Original paper

Über die Juranagelfluh im Hegau

Schreiner, A.

Kurzfassung

Die Juranagelfluh ist der vom Schwäbischen Jura und von der östlichen Abdachung des Schwarzwaldes durch Flüsse herangeführte Anteil an der Füllung des Molassebeckens. Sie bestellt aus gelbbraunem Kalkschluff, grobem Geröll und wenig Kalksand. 10 bis 15 km innerhalb des Beckenrandes (Klifflinie der Oberen Meeresmolasse) erreicht die Juranagelfluh bis zu 300 m Mächtigkeit und verzahnt sich mit den von Ost nach West geschütteten Glimmersanden der Oberen Süßwassermolasse. An mehreren Stellen im Hegau wird der Randengrobkalk (Obere Meeresmolasse, Helvet) von einer bis zu 60 m mächtigen "Älteren Juranagelfluh" unterlagert (Höwenegg-Engen, Tengen). Die Ältere Juranagelfluh verzahnt sich stellenweise in ihren obersten Lagen mit dem Randengrobkalk. Sie kann als fluvioterrestrische Fazies der Oberen Meeresmolasse angesehen werden. Die Ältere Juranagelfluh führt fast nur Gerölle aus dem Weißen Jura und unterscheidet sich darin sehr scharf von der Jüngeren Juranagelfluh, die reichlich Dogger- und Muschelkalkgerölle enthält. Die Hauptmasse der Juranagelfluh wurde nach Abschluß der Oberen Meeresmolasse aufgeschüttet - "Jüngere Juranagelfluh" (Obere Süßwassermolasse, Torton-Sarmat) - Zunächst wurde die im Oberen Helvet erodierte Graupensandrinne mit Juranagelfluh verfüllt. Die Zubringerflüsse durchbrechen den von roten Albsteinbildungen bedeckten ehemaligen Meeresboden in schmalen Rinnen und breiten ihren Schutt im nördlichen Teil der Graupensandrinne in großen Fächern aus. Die einzelnen Rinnen und Fächer unterscheiden sich durch verschiedene Geröllzusammensetzung. Im Verlauf der Juranagelfluhsedimentation ändert sich die Geröllzusammensetzung innerhalb der einzelnen Fächer in der Art, daß Gerölle aus tieferen Lagen des Schichtstufengebirges zunehmen. Nach Verfüllung der Graupensandrinne und der Zufuhrrinnen wird auch die Albsteinfläche nördlich der Graupensandrinne mit bis zu 150 m mächtiger Juranagelfluh überschüttet, die zum Teil in das Sarmat gehören dürfte. Die Schichtlagerung der Grenzfläche Obere Meeresmolasse/Jüngere Juranagelfluh und die Neigung der Flächen gleicher Geröllzusammensetzung innerhalb der Juranagelfluh geben ein Abbild von der synsedimentären Tektonik am Nordrand des Molassebeckens. Diese besteht vorwiegend in einer zunehmenden Absenkung des Beckeninnern und in einzelnen Brüchen, die wie die Randenverwerfung angelegt sind (herzynisch, Nordostscholle abgesenkt).

● ● ●

Aufgabe 1 = Fassen Sie die obige Kurzfassung über die Juranagelfluh im Hegau in genau zwei Sätzen zusammen.
Aufgabe 2 = Welche Gerölle führt laut der Kurzfassung über die Juranagelfluh im Hegau die Ältere Juranagelfluh?

Gespeicherte Einträge
● ● ●

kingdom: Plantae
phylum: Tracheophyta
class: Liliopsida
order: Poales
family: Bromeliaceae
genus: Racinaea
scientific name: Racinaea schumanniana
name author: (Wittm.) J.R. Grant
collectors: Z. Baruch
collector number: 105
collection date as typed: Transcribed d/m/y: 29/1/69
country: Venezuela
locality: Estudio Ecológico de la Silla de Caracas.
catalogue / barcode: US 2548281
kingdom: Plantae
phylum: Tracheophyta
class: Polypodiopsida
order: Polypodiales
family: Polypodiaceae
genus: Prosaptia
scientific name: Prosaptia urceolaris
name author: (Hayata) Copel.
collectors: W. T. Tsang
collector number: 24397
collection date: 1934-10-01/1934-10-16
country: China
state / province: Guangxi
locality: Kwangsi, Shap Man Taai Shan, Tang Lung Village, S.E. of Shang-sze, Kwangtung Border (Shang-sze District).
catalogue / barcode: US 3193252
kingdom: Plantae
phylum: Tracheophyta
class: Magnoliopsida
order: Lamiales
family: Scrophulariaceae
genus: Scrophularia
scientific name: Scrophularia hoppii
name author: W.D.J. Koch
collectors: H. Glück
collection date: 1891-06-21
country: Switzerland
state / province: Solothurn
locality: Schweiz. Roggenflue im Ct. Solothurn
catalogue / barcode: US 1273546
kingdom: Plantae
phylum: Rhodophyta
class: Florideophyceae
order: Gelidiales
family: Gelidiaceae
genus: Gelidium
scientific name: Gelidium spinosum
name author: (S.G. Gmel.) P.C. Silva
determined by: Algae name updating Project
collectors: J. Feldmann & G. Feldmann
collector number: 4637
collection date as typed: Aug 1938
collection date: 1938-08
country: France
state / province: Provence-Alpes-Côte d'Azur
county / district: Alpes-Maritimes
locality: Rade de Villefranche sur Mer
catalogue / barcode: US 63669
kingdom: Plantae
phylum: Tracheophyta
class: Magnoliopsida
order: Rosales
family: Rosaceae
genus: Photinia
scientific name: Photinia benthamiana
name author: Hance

● ● ●

Schriftliche Antwort 1 = Die Juranagelfluh ist der von Flüssen aus dem Schwäbischen Jura und von der östlichen Abdachung des Schwarzwaldes herangeführte Anteil an der Füllung des Molassebeckens. Eine bis zu 60 m mächtige Ältere Juranagelfluh mit fast nur Geröllen aus dem Weißen Jura unterlagert stellenweise den Randengrobkalk, während die Hauptmasse als Jüngere Juranagelfluh nach Abschluss der Oberen Meeresmolasse aufgeschüttet wurde, und ihre Lagerung bildet die synsedimentäre Tektonik am Nordrand des Beckens ab, vor allem eine zunehmende Absenkung des Beckeninnern und einzelne herzynisch angelegte Brüche.

Schriftliche Antwort 2 = Fast nur Gerölle aus dem Weißen Jura.